Ademais, um fenômeno histórico que contribui historicamente para a sobrevida desse saudosismo infundado até os dias atuais é o próprio processo de redemocratização e fim da ditadura no Brasil. Arrisque-se hoje em dia de ir à Argentina e explicitar publicamente que sente saudades da ditadura de lá. Provavelmente a repreensão da sociedade civil será bem maior do que no Brasil. Isso porque a ditadura argentina teve fim com um processo de ruptura drástico. Os militares saíram do poder na Argentina após um vexame em uma guerra. Houve um fim drástico e pontual do regime.

No Brasil, o processo foi diferente. A redemocratização brasileira foi fruto de um processo de negociação da ditadura com setores de oposição. Os militares abriram para a democracia após garantir que todo e qualquer risco de políticas revanchistas ou de perseguição a eles fossem evitadas. A abertura “lenta, gradual e segura” serviu para vender a redemocratização como uma concessão por parte da ditadura.

Além disso, a própria Lei da Anistia (1979) transmitia a ideia de que o perdão mútuo entre opositores e militares seria a via mais benéfica para aquela conciliação democrática. Com o objetivo de garantir a segurança da transição para os militares, essa lei ancorou-se em um imaginário de perdão cristão na sociedade brasileira, que só foi ser revisada com a criação da Comissão Nacional da Verdade em 2011, que tinha como objetivo responsabilizar historicamente aqueles que cometeram crimes de Estado durante a ditadura.

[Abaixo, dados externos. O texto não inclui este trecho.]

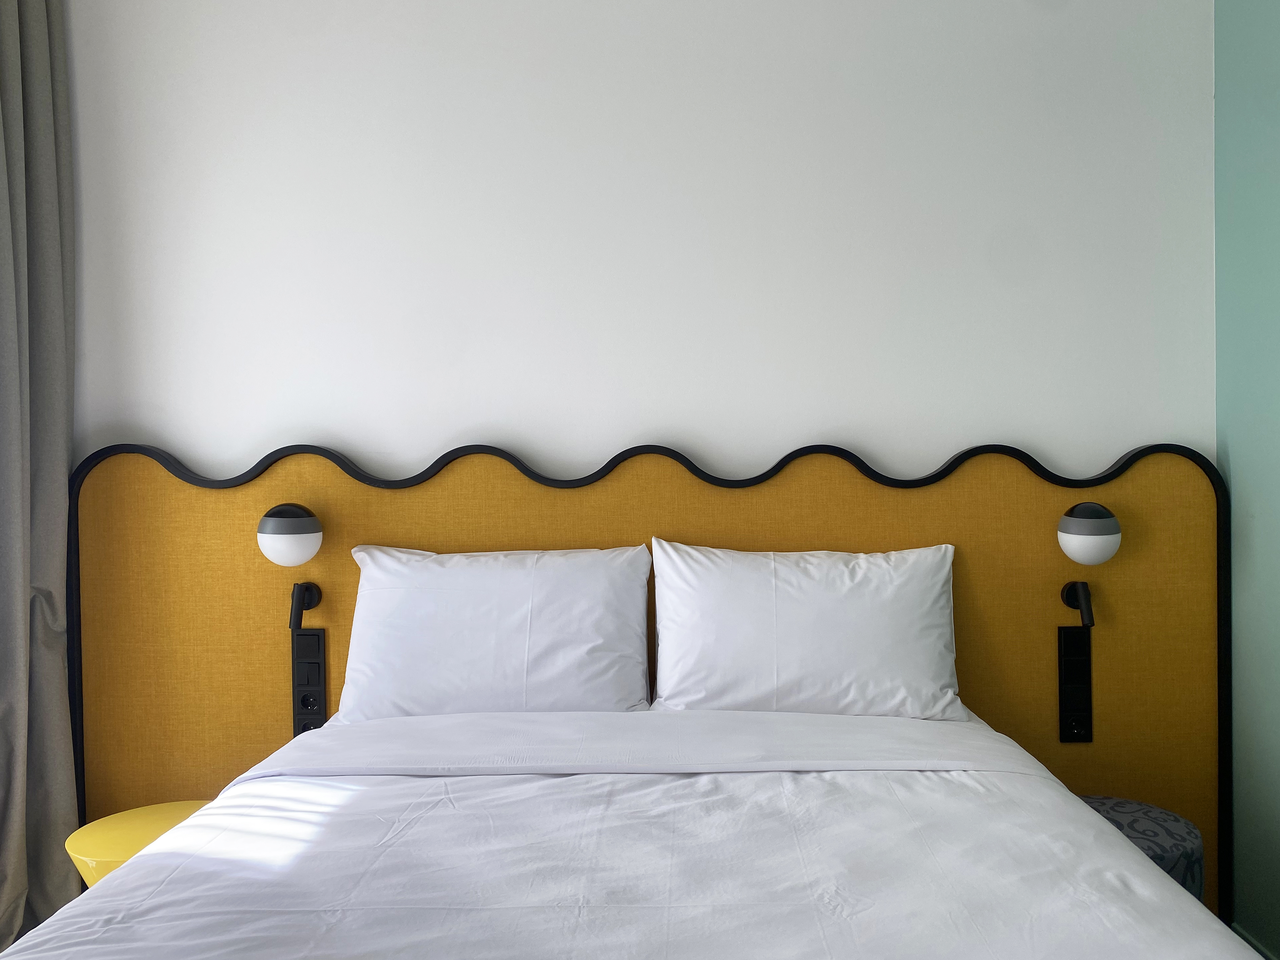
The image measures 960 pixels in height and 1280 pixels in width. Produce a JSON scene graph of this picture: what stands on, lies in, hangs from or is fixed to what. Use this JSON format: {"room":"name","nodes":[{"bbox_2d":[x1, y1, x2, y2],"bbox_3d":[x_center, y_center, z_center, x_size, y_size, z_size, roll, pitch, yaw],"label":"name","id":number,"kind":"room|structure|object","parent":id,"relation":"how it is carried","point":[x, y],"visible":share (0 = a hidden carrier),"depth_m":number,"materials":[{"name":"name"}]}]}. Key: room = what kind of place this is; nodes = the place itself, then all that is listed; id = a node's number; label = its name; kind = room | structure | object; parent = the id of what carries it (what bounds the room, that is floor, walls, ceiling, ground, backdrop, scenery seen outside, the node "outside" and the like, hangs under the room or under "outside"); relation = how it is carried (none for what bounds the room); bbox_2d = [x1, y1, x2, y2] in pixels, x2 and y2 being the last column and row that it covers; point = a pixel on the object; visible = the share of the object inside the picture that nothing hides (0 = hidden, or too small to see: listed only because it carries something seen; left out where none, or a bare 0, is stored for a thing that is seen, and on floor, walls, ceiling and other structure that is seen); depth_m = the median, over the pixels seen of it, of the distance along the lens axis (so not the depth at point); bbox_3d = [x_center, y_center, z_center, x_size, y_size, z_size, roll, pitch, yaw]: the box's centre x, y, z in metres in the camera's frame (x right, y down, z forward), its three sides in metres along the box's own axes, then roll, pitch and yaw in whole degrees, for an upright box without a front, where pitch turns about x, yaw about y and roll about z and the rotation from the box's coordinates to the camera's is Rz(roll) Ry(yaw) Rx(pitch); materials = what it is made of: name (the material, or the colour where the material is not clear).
{"room":"bedroom","nodes":[
{"label":"bedroom","id":0,"kind":"room"},
{"bbox_2d":[53,0,1217,489],"bbox_3d":[-0.244,-0.102,3.059,3.677,2.842,0.172,-1,1,0],"label":"back wall","id":1,"kind":"structure","parent":0,"point":[314,358],"depth_m":2.99,"materials":[{"name":"white paint"}]},
{"bbox_2d":[58,434,1221,912],"bbox_3d":[-0.048,0.589,2.956,2.954,1.349,0.068,-1,1,0],"label":"headboard","id":2,"kind":"object","parent":1,"relation":"attached to","point":[133,493],"visible":0.52,"depth_m":2.95,"materials":[{"name":"yellow fabric"}]},
{"bbox_2d":[256,502,323,566],"bbox_3d":[-0.913,0.174,2.852,0.161,0.165,0.174,-1,1,0],"label":"wall lamp","id":3,"kind":"object","parent":2,"relation":"attached to","point":[287,525],"visible":0.99,"depth_m":2.80,"materials":[{"name":"white glass"}]},
{"bbox_2d":[288,581,322,632],"bbox_3d":[-0.881,0.350,2.847,0.056,0.118,0.144,-1,1,0],"label":"reading lamp","id":4,"kind":"object","parent":2,"relation":"attached to","point":[308,587],"visible":0.98,"depth_m":2.82,"materials":[{"name":"black metal"}]},
{"bbox_2d":[290,624,327,732],"bbox_3d":[-0.878,0.550,2.909,0.080,0.292,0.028,-1,1,0],"label":"socket","id":5,"kind":"object","parent":2,"relation":"attached to","point":[319,638],"visible":0.95,"depth_m":2.90,"materials":[{"name":"black plastic"}]},
{"bbox_2d":[1056,622,1093,741],"bbox_3d":[1.100,0.551,2.929,0.082,0.304,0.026,-1,1,0],"label":"socket","id":6,"kind":"object","parent":2,"relation":"attached to","point":[1079,638],"visible":0.98,"depth_m":2.92,"materials":[{"name":"black plastic"}]},
{"bbox_2d":[1059,579,1093,627],"bbox_3d":[1.084,0.340,2.857,0.050,0.107,0.129,-1,1,0],"label":"reading lamp","id":7,"kind":"object","parent":2,"relation":"attached to","point":[1074,590],"visible":0.98,"depth_m":2.84,"materials":[{"name":"black metal"}]},
{"bbox_2d":[1057,501,1121,565],"bbox_3d":[1.115,0.170,2.869,0.154,0.166,0.170,-1,1,0],"label":"wall lamp","id":8,"kind":"object","parent":2,"relation":"attached to","point":[1085,525],"visible":0.99,"depth_m":2.82,"materials":[{"name":"white glass"}]},
{"bbox_2d":[1214,0,1279,959],"bbox_3d":[1.560,-0.089,1.010,0.175,2.741,4.211,-1,1,0],"label":"right wall","id":9,"kind":"structure","parent":0,"point":[1257,560],"depth_m":2.80,"materials":[{"name":"teal paint"}]},
{"bbox_2d":[1230,923,1279,959],"bbox_3d":[1.490,1.237,1.335,0.019,0.101,3.425,-1,1,0],"label":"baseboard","id":10,"kind":"structure","parent":9,"relation":"attached to","point":[1244,937],"depth_m":2.78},
{"label":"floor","id":11,"kind":"structure","parent":0,"visible":0},
{"bbox_2d":[66,801,212,889],"bbox_3d":[-1.131,1.022,2.581,0.365,0.414,0.359,-1,1,0],"label":"yellow stool","id":12,"kind":"object","parent":11,"relation":"on","point":[80,840],"visible":0.36,"depth_m":2.52,"materials":[{"name":"yellow"}]},
{"bbox_2d":[0,704,1257,959],"bbox_3d":[-0.046,0.901,1.806,1.866,0.714,2.080,-1,1,0],"label":"bed","id":13,"kind":"object","parent":11,"relation":"on","point":[1116,843],"visible":0.99,"depth_m":1.81,"materials":[{"name":"white fabric"}]},
{"bbox_2d":[334,542,653,718],"bbox_3d":[-0.374,0.409,2.736,0.770,0.435,0.305,-1,1,0],"label":"left pillow","id":14,"kind":"object","parent":13,"relation":"on","point":[515,574],"visible":0.94,"depth_m":2.65,"materials":[{"name":"white fabric"}]},
{"bbox_2d":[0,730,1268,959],"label":"duvet","id":15,"kind":"object","parent":13,"relation":"on","point":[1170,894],"visible":0.8,"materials":[{"name":"white fabric"}]},
{"bbox_2d":[648,539,967,720],"bbox_3d":[0.375,0.400,2.718,0.767,0.419,0.286,-1,1,0],"label":"pillow","id":16,"kind":"object","parent":13,"relation":"on","point":[812,568],"visible":0.97,"depth_m":2.64,"materials":[{"name":"white fabric"}]},
{"bbox_2d":[1072,796,1203,900],"bbox_3d":[1.078,1.010,2.633,0.416,0.413,0.409,-1,1,0],"label":"pouf","id":17,"kind":"object","parent":11,"relation":"on","point":[1172,832],"visible":0.32,"depth_m":2.54,"materials":[{"name":"fabric"}]},
{"label":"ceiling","id":18,"kind":"structure","parent":0},
{"bbox_2d":[0,0,81,956],"bbox_3d":[-1.544,-0.128,2.683,0.267,2.643,0.437,-1,1,0],"label":"curtain","id":19,"kind":"object","parent":18,"relation":"hanging from","point":[33,52],"visible":0.96,"depth_m":2.78,"materials":[{"name":"grey fabric"}]}
]}

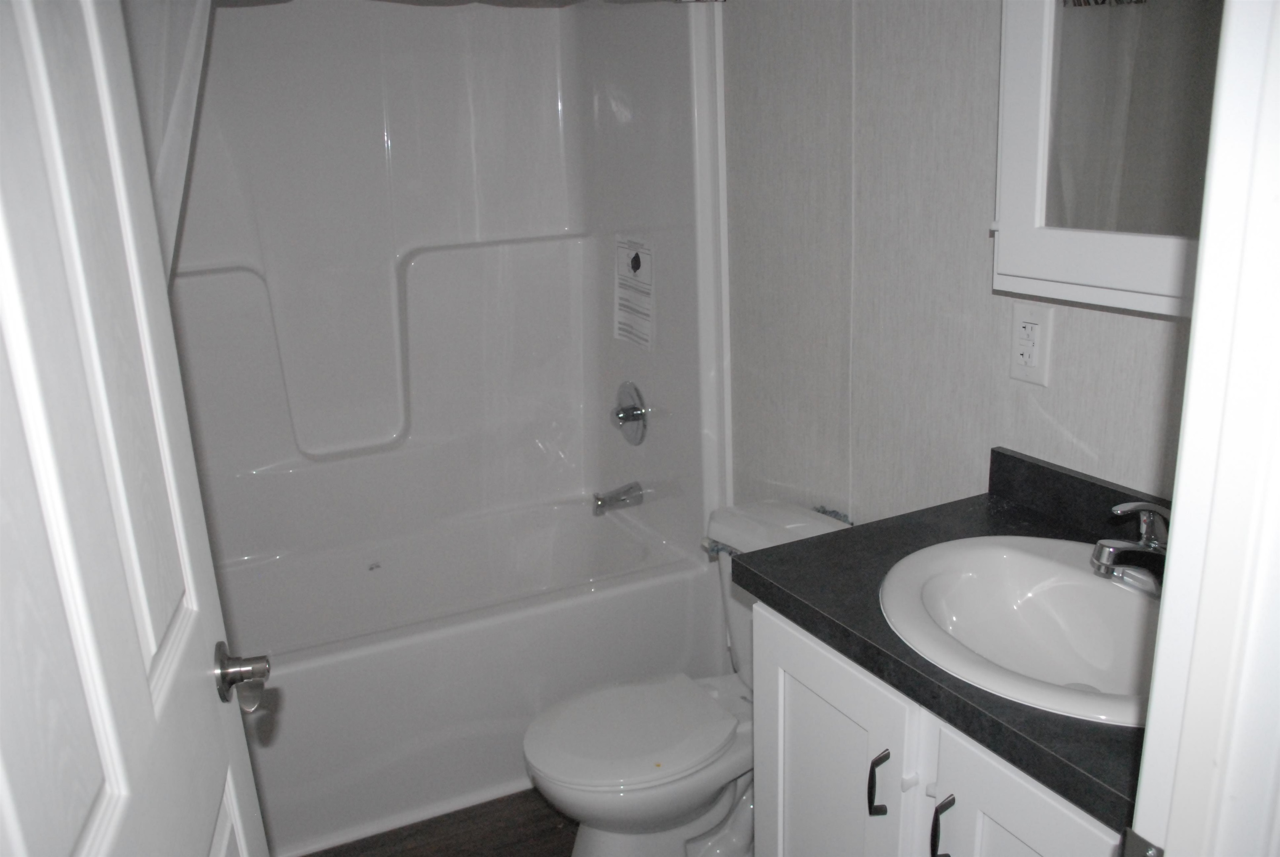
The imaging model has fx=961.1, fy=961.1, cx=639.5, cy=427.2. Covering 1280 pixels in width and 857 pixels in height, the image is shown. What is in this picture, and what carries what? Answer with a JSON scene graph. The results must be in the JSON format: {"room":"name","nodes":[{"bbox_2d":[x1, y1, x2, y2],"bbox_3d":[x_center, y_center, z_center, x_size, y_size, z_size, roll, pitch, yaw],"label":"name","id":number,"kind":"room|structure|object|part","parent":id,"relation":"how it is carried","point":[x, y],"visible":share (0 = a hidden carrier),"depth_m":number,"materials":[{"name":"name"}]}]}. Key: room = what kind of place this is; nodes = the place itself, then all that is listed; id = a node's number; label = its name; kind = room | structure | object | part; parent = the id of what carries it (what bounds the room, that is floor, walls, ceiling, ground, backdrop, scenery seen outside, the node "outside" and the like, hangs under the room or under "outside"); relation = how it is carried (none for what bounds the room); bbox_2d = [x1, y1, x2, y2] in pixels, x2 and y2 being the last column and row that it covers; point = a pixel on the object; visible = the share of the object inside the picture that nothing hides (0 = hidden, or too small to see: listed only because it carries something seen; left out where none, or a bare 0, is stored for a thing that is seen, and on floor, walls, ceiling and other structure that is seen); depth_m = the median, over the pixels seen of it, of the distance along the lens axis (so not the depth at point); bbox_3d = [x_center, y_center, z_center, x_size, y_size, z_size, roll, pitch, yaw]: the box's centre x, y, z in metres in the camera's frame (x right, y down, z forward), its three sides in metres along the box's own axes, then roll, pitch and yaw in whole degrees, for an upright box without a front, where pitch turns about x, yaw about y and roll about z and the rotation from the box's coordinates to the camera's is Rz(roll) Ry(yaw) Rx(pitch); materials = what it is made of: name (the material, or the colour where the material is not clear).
{"room":"bathroom","nodes":[
{"label":"bathroom","id":0,"kind":"room"},
{"bbox_2d":[300,786,578,856],"bbox_3d":[-0.002,1.206,1.441,1.931,0.061,3.858,-10,18,-24],"label":"floor","id":1,"kind":"structure","parent":0,"point":[326,853],"depth_m":2.24,"materials":[{"name":"brown wood"}]},
{"bbox_2d":[210,493,721,856],"bbox_3d":[-0.585,0.597,2.598,1.496,0.421,0.752,-10,18,-24],"label":"bathtub","id":2,"kind":"object","parent":1,"relation":"on","point":[589,603],"visible":0.72,"depth_m":2.33,"materials":[{"name":"white plastic"}]},
{"bbox_2d":[522,499,849,856],"bbox_3d":[0.116,0.599,2.044,0.756,0.729,0.442,-10,18,-24],"label":"toilet","id":3,"kind":"object","parent":1,"relation":"on","point":[539,755],"visible":0.65,"depth_m":1.97,"materials":[{"name":"white ceramic"}]},
{"bbox_3d":[-0.028,0.602,2.025,0.432,0.037,0.374,-10,18,-24],"label":"toilet seat","id":4,"kind":"part","parent":3,"relation":"part of","materials":[{"name":"white plastic"}]},
{"bbox_2d":[750,596,1129,856],"bbox_3d":[0.567,0.697,1.367,0.568,0.863,0.756,-10,18,-24],"label":"vanity cabinet","id":5,"kind":"object","parent":1,"relation":"on","point":[807,690],"visible":0.4,"depth_m":1.26,"materials":[{"name":"white paint"}]},
{"bbox_3d":[0.283,0.687,1.527,0.031,0.682,0.343,-10,18,-24],"label":"cabinet door","id":6,"kind":"part","parent":5,"relation":"part of","materials":[{"name":"white paint"}]},
{"bbox_3d":[0.334,0.502,1.353,0.025,0.100,0.020,-10,18,-24],"label":"bar pull","id":7,"kind":"part","parent":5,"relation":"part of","materials":[{"name":"black metal"}]},
{"bbox_3d":[0.391,0.529,1.249,0.027,0.107,0.021,-10,18,-24],"label":"bar pull","id":8,"kind":"part","parent":5,"relation":"part of","materials":[{"name":"black metal"}]},
{"bbox_2d":[732,456,1159,834],"bbox_3d":[0.556,0.225,1.289,0.554,0.053,0.729,-10,18,-24],"label":"countertop","id":9,"kind":"structure","parent":5,"relation":"on","point":[820,538],"depth_m":1.27,"materials":[{"name":"black laminate"}]},
{"bbox_2d":[879,532,1160,729],"bbox_3d":[0.545,0.303,1.252,0.423,0.154,0.505,-10,18,-24],"label":"sink","id":10,"kind":"object","parent":9,"relation":"in","point":[1093,583],"visible":0.76,"depth_m":1.35,"materials":[{"name":"white ceramic"}]},
{"bbox_2d":[1090,500,1169,596],"bbox_3d":[0.671,0.151,1.268,0.159,0.126,0.157,-10,18,-24],"label":"faucet","id":11,"kind":"object","parent":10,"relation":"on","point":[1126,545],"visible":0.83,"depth_m":1.26,"materials":[{"name":"silver metal"}]},
{"bbox_3d":[0.479,0.743,1.199,0.032,0.650,0.311,-10,18,-24],"label":"cabinet door","id":12,"kind":"part","parent":5,"relation":"part of","materials":[{"name":"white paint"}]},
{"bbox_2d":[717,0,1199,527],"bbox_3d":[0.501,-0.280,1.941,0.120,2.400,2.738,-10,18,-24],"label":"wall","id":13,"kind":"structure","parent":0,"point":[975,266],"depth_m":1.81,"materials":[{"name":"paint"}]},
{"bbox_2d":[160,0,726,590],"bbox_3d":[-0.628,-0.322,2.449,1.558,1.507,0.871,-10,18,-24],"label":"shower surround","id":14,"kind":"object","parent":13,"relation":"attached to","point":[424,261],"visible":0.83,"depth_m":2.69,"materials":[{"name":"white plastic"}]},
{"bbox_2d":[122,0,213,284],"bbox_3d":[-0.904,-0.418,1.742,0.453,1.037,0.148,-10,18,-24],"label":"shower curtain","id":15,"kind":"object","parent":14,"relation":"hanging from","point":[171,153],"visible":0.27,"depth_m":1.72,"materials":[{"name":"white fabric"}]},
{"bbox_2d":[591,481,644,515],"bbox_3d":[-0.070,0.205,2.815,0.145,0.078,0.066,-10,18,-24],"label":"tub spout","id":16,"kind":"object","parent":14,"relation":"attached to","point":[629,488],"visible":0.98,"depth_m":2.79,"materials":[{"name":"silver metal"}]},
{"bbox_2d":[611,380,648,444],"bbox_3d":[-0.051,-0.039,2.761,0.075,0.184,0.178,-10,18,-24],"label":"shower valve","id":17,"kind":"object","parent":14,"relation":"attached to","point":[624,418],"visible":0.99,"depth_m":2.73,"materials":[{"name":"silver metal"}]},
{"bbox_2d":[613,235,654,350],"bbox_3d":[-0.018,-0.374,2.654,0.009,0.298,0.237,-10,18,-24],"label":"label","id":18,"kind":"object","parent":14,"relation":"attached to","point":[637,261],"visible":0.99,"depth_m":2.64,"materials":[{"name":"white paper"}]},
{"bbox_2d":[1009,300,1052,384],"bbox_3d":[0.622,-0.135,1.535,0.009,0.125,0.074,-10,18,-24],"label":"electrical outlet","id":19,"kind":"object","parent":13,"relation":"attached to","point":[1035,361],"visible":0.99,"depth_m":1.53,"materials":[{"name":"white plastic"}]},
{"bbox_2d":[992,0,1223,317],"bbox_3d":[0.689,-0.500,1.102,0.179,0.716,0.617,-10,18,-24],"label":"medicine cabinet","id":20,"kind":"object","parent":13,"relation":"attached to","point":[1118,283],"visible":0.66,"depth_m":1.21,"materials":[{"name":"white"}]},
{"bbox_2d":[1130,0,1279,856],"bbox_3d":[0.090,0.313,0.468,0.914,2.125,0.149,-10,18,-24],"label":"door frame","id":21,"kind":"structure","parent":0,"point":[1173,523],"depth_m":0.58,"materials":[{"name":"white paint"}]},
{"bbox_2d":[0,0,273,856],"bbox_3d":[-0.424,0.270,0.750,0.167,2.003,0.763,-6,17,-13],"label":"door","id":22,"kind":"structure","parent":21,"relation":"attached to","point":[141,675],"depth_m":0.77,"materials":[{"name":"white paint"}]},
{"bbox_2d":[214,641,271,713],"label":"door knob","id":23,"kind":"object","parent":22,"relation":"attached to","point":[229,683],"visible":0.92,"depth_m":1.13,"materials":[{"name":"silver metal"}]},
{"bbox_2d":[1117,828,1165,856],"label":"strike plate","id":24,"kind":"object","parent":21,"relation":"attached to","point":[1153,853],"visible":0.8,"depth_m":0.69,"materials":[{"name":"metal"}]}
]}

Não apenas com a ditadura, mas o Brasil não consegue de fato fazer as pazes com seu passado. Discursos negacionistas a respeito da escravidão, inclusive, ainda são observados hoje em dia. Nesse sentido, o papel da História reforça cada vez mais o objetivo de nos lembrar daquilo que não podemos esquecer, para então podermos atuar ativamente em nossa realidade.